> It also fails to note that most of the energy ends up us waste heat.

I've heard the statistic that 40% of the total oil pumped out of the ground just to transporting oil. We use almost half just to move it to and fro before even using it.

Is this accurate?

This can't be accurate.

Let's say a barrel of oil travels 15,000 km from Saudi Arabia to Texas, gets refined, gets shipped another 10,000 km to Europe, then the last 1,000 km overland by truck.

This reasonably well sourced Reddit post [0] says big oil tankers burn 0.1% of their fuel per 1,000 km, smaller ones a bit more. Say 0.2% on aggregate, that's 5% for the whole journey, 10% because the ship is empty half the time.

From the same source, a truck burns about 3% per 1,000 km. This seems too high: for a 40,000 kg loaded truck that's less than 1 kmpl or 2.5 mpg. But let's believe it, double it for empty journeys, and we still only get 16%.

I used very conservative estimates here: surely most oil doesn't travel anywhere near that far.

Alternative thought experiment: look at the traffic on the highway. If this were true, even neglecting oil burnt for heating or electricity or aviation, you'd expect 40% of the vehicles to be tanker trucks.
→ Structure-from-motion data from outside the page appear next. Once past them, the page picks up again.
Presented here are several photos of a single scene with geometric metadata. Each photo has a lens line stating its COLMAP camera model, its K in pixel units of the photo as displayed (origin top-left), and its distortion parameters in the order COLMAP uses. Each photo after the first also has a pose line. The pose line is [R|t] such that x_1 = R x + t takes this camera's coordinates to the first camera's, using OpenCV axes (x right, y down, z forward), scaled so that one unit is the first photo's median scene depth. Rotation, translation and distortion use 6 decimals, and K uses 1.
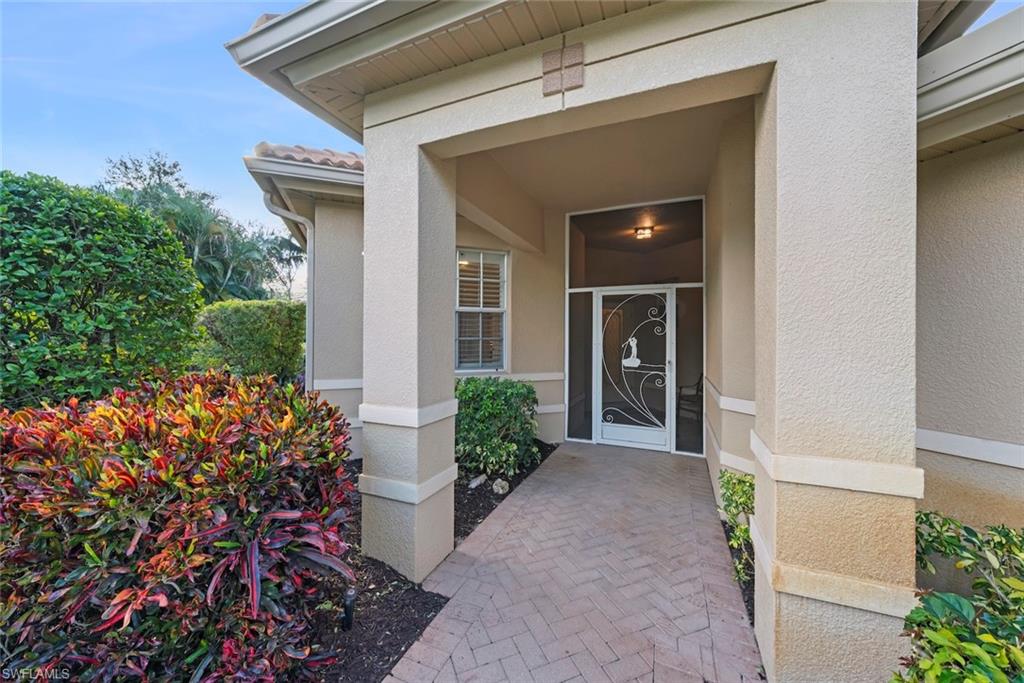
lens RADIAL K [[367.8, 0, 512.0], [0, 367.8, 341.5], [0, 0, 1]] dist [0.000154, 0.000002]
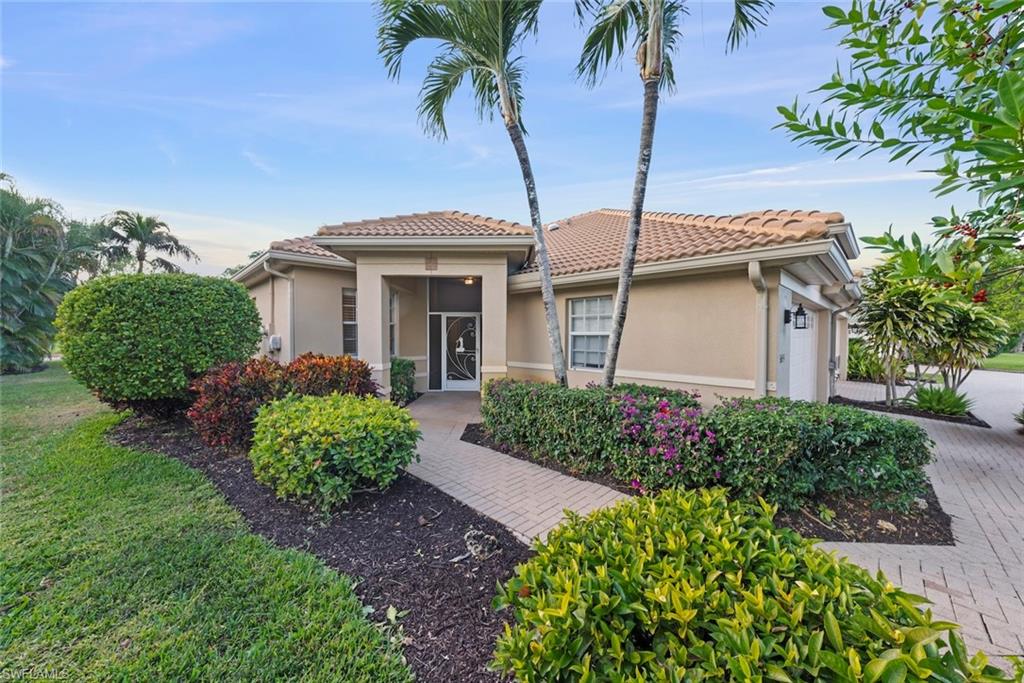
lens RADIAL K [[367.8, 0, 512.0], [0, 367.8, 341.5], [0, 0, 1]] dist [0.000154, 0.000002]
pose [[0.921734, -0.011545, 0.387650, -0.201043], [0.006793, 0.999884, 0.013628, -0.014757], [-0.387762, -0.009928, 0.921706, -0.982125]]
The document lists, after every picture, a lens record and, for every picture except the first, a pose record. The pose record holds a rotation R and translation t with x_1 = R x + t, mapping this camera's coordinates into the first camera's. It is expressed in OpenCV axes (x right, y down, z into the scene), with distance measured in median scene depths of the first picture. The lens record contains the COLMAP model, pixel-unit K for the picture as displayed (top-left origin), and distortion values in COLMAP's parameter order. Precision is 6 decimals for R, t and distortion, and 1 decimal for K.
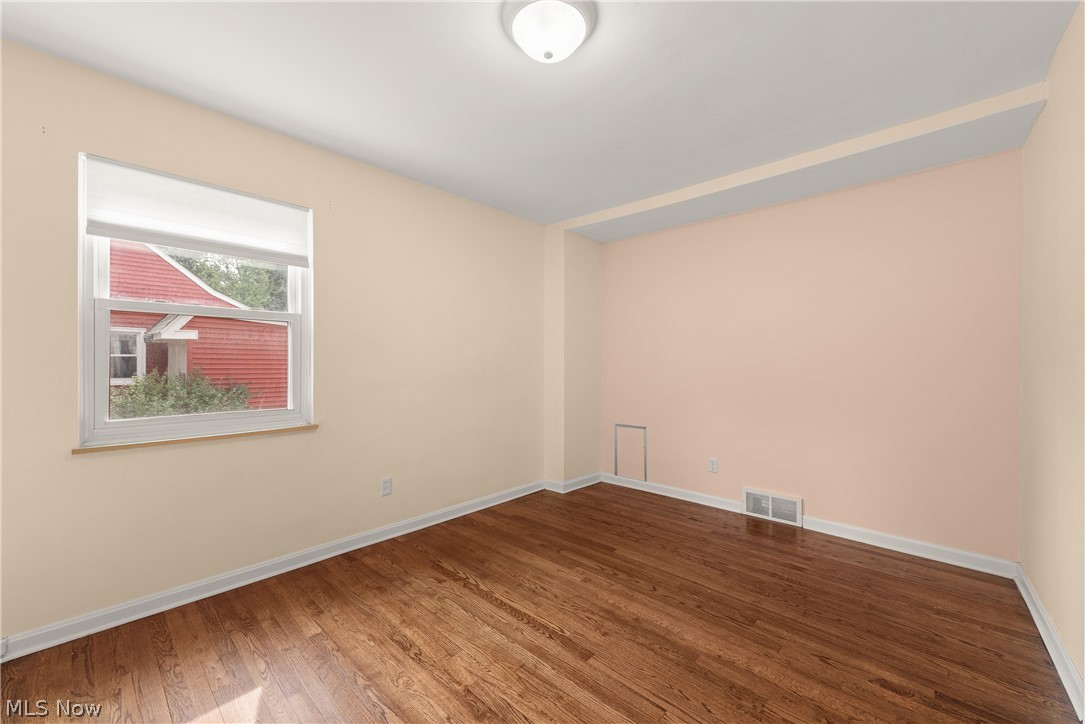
lens RADIAL K [[435.8, 0, 541.2], [0, 435.8, 361.0], [0, 0, 1]] dist [0.007795, -0.004970]
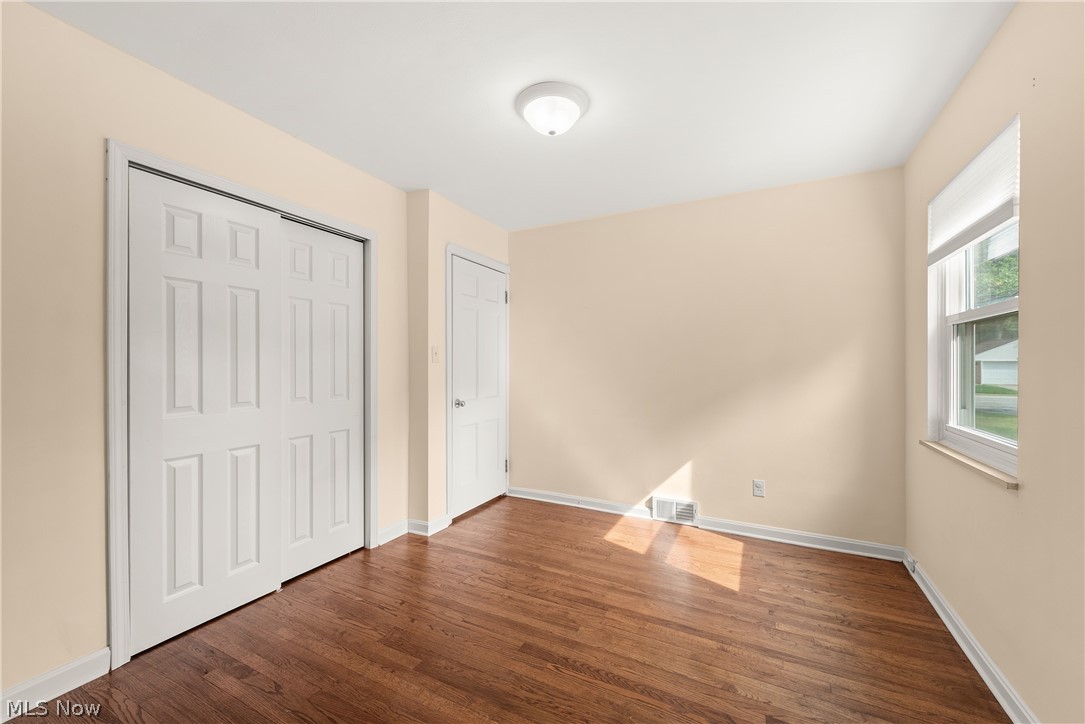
lens RADIAL K [[435.8, 0, 541.1], [0, 435.8, 365.6], [0, 0, 1]] dist [0.007795, -0.004970]
pose [[-0.964339, -0.002332, -0.264660, 0.325333], [-0.003997, 0.999975, 0.005754, -0.014118], [0.264641, 0.006606, -0.964324, 1.889971]]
[0] https://www.reddit.com/r/explainlikeimfive/comments/2jozd7/e...

> you'd expect 40% of the vehicles to be tanker trucks.

I’d expect tanker trucks to carry far more fuel than the typical vehicle.
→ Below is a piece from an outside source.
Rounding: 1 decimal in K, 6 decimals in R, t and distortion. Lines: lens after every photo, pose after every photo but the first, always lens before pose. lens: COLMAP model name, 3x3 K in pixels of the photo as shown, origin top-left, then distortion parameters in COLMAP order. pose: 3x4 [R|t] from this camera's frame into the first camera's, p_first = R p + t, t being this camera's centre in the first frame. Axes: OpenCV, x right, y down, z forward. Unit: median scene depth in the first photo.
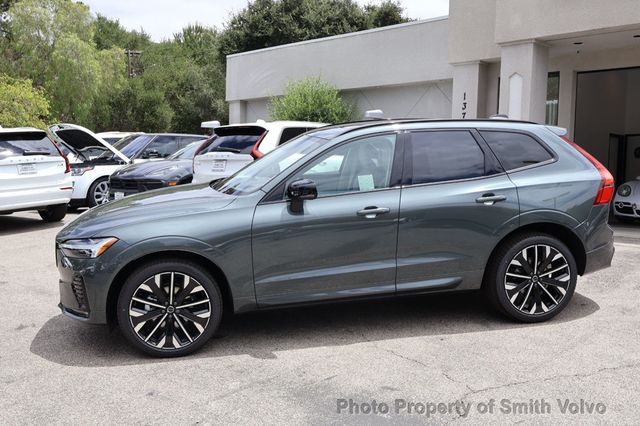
lens RADIAL K [[642.7, 0, 318.8], [0, 642.7, 213.5], [0, 0, 1]] dist [0.003329, 0.000000]
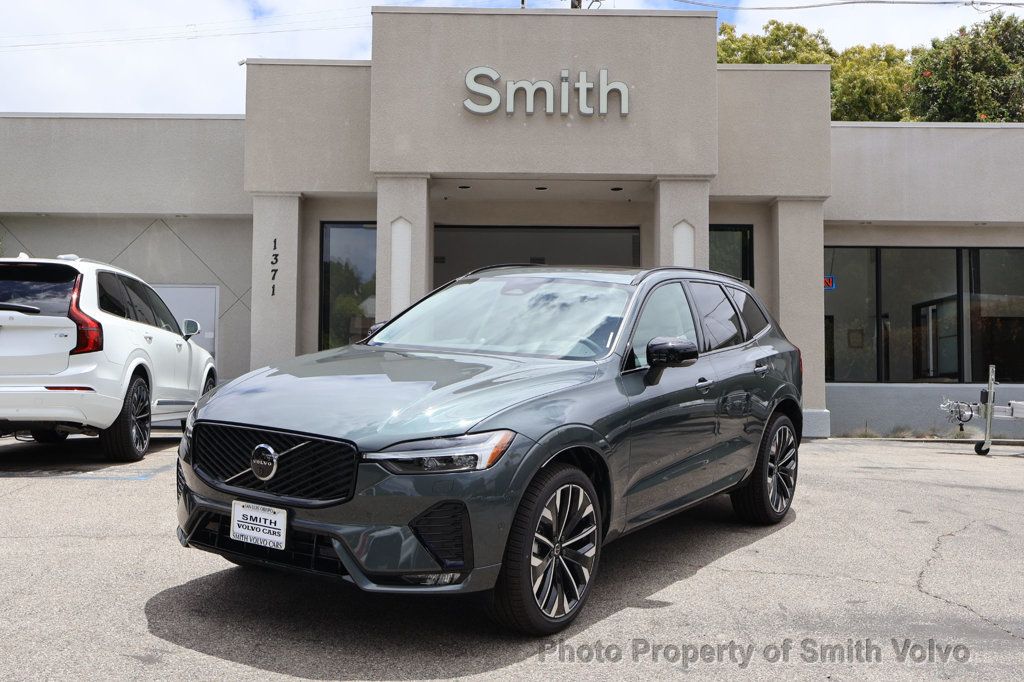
lens RADIAL K [[1028.4, 0, 511.6], [0, 1028.4, 336.3], [0, 0, 1]] dist [0.003329, 0.000000]
pose [[0.698345, 0.023953, 0.715360, -0.441621], [0.055001, 0.994689, -0.087000, 0.015428], [-0.713645, 0.100101, 0.693319, 0.162746]]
> Say 0.2% on aggregate, that's 5% for the whole journey, 10% because the ship is empty half the time.

Fuel saves from slow steaming and being empty are massive.

> If this were true, even neglecting oil burnt for heating or electricity or aviation, you'd expect 40% of the vehicles to be tanker trucks.

The US has a lot of domestic pipelines [1], and a lot of the remainder is done by train [2] because trains are the most efficient way to transport bulk goods over extremely long distances.

[1] https://www.bts.gov/geography/geospatial-portal/us-petroleum...

[2] https://www.aar.org/wp-content/uploads/2018/07/AAR-US-Rail-C...

I suspect this is confusion between the statistic that 40% of global shipping traffic is transportation of fossil fuels.

https://qz.com/2113243/forty-percent-of-all-shipping-cargo-c...

Say a tanker truck has a roughly 300 gallon fuel tank and a 10,000 gallon payload tank (per google). Thats roughly 3% loss to cross a lot of the US, which is by no means insignificant but assuming ships are not any worse and the pipeline to the ship is minimal, around a manageable 6% loss.

Trucks need a lot more infrastructure in a lot more places than ships, though. I guess that's not often factored in.

I very much doubt that number. Maybe it was referring to 40% of the price of oil for consumers comes from the stages after pumping?

I also don’t have a source, but I have heard that 15% of global energy is dedicated to handling petroleum (extracting, transporting, refining) which feels like a plausible number.

This doesn't math out to me just based on what I know of energy consumption numbers.

Sounds really dubious to me. Tankers and pipelines are really efficient.

I would not believe it at all without source.

Maybe someone got confused by "transportation" altogether being major consumer?

It must be way higher if you really got into it

i.e. A friend that works on rigs is flown to and from rigs from anywhere on earth every month, then choppers out to the rig and back. Same for everyone that works on the rigs.

The helicopter fuel is a drop in the oil ocean. You can just check this but checking how much oil that rig produces per month. How many flights the helicopter does every month and the amount of oil needed for it. It’s gonna be a drop in the bucket. Otherwise it would not be profitable to drill for oil.

And? Given how much typical oil rig produces this would not be a serious part of its production.